COE Architecture International of Shreveport received two of nine Awards of Merit: one for The Marke at South Coast Metro in Santa Ana, California, in the architecture category; and another for Aqua Sports & Spa in Tokyo, Japan, in the interior architecture category.

The Marke at South Coast Metro – an inventive multi-family infill development with 300 apartment units in three buildings – was built on a four-acre site in a suburban California office park rezoned to allow mixed uses. The project featured a one-acre deck with upscale amenities atop a five-story parking garage, plus large courtyards and multiple walkways to connect the disparate neighborhood. It skillfully utilized strong building forms of varied height, length and shape and bold color, pattern and texture to bridge vast scale differences between large office buildings and nearby single family homes.

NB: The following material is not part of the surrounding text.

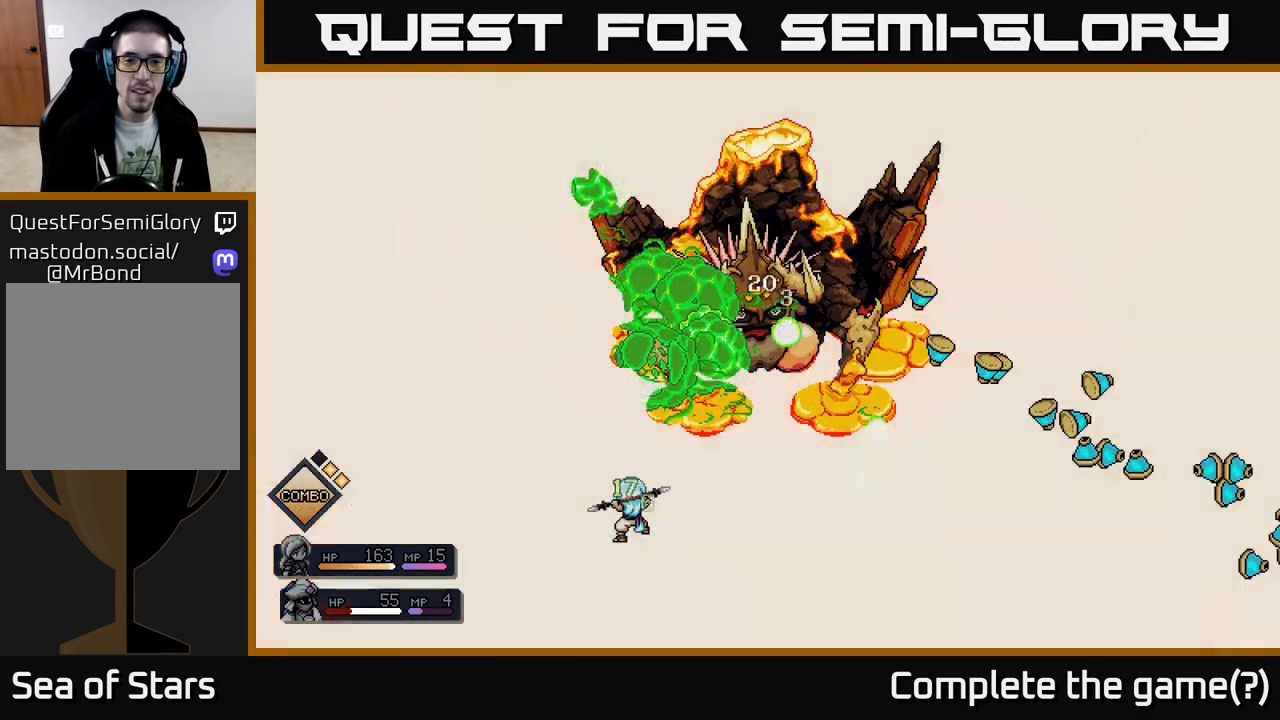
{"buttons": [], "left_stick": "center", "right_stick": "center", "events": []}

Aqua Sports & Spa, a private wellness club, was a modern reinvention of a traditional Japanese public bathhouse, continuing to provide a hygienic function and serve as a neighborhood social hub. The project linked various unique, function-oriented spaces via sophisticated, modern design elements that are also cost-effective and sustainable. In sharp contrast to busy, chaotic Tokyo outside, the entire interior of the serene, transparent and welcoming structure was designed to reflect calmness and refinement and support high-level personal service that bridged the wide gap between a utilitarian fitness club and a luxury resort.

A nationally recognized panel of judges selected 16 winning projects for 2018 from 73 entries in seven categories, submitted by architects across the state. Award recipients were honored September 27 at the AIA LA 75th anniversary gala on at the National World War II Museum in New Orleans.